TASK GOAL> Here is the task for the records below: repeat exactly the lines from the one with "wall art: present [429,232,575,445]" to the one with "wastebasket: present [33,177,74,219]", both included, and nothing else.
[[ INFORMATION SUPPLIED open ]]
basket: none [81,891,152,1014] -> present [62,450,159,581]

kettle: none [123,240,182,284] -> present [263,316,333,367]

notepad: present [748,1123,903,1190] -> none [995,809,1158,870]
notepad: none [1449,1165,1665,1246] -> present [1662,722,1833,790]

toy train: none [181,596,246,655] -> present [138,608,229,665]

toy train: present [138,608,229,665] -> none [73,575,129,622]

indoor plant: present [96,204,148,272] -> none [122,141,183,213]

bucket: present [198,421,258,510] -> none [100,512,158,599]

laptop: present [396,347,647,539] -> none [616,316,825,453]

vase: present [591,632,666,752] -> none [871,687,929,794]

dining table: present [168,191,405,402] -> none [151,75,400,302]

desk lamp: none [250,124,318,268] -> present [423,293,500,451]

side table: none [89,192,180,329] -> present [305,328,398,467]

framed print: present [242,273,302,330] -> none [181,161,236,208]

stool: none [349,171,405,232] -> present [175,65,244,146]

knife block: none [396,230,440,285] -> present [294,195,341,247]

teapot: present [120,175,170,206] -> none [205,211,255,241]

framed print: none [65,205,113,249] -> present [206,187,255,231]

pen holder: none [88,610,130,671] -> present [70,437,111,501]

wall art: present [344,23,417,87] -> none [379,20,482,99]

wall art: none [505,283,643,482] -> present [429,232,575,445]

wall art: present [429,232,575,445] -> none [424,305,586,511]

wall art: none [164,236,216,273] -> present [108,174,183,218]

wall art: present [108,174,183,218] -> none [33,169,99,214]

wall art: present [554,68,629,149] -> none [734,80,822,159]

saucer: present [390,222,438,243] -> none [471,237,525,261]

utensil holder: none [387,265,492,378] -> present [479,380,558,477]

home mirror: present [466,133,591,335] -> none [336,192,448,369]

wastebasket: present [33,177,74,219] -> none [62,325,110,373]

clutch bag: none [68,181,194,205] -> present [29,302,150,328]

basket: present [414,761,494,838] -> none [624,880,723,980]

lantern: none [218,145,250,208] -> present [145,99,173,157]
[[ INFORMATION SUPPLIED closed ]]
SOLVED PROBLEM>
wall art: present [429,232,575,445] -> none [424,305,586,511]

wall art: none [164,236,216,273] -> present [108,174,183,218]

wall art: present [108,174,183,218] -> none [33,169,99,214]

wall art: present [554,68,629,149] -> none [734,80,822,159]

saucer: present [390,222,438,243] -> none [471,237,525,261]

utensil holder: none [387,265,492,378] -> present [479,380,558,477]

home mirror: present [466,133,591,335] -> none [336,192,448,369]

wastebasket: present [33,177,74,219] -> none [62,325,110,373]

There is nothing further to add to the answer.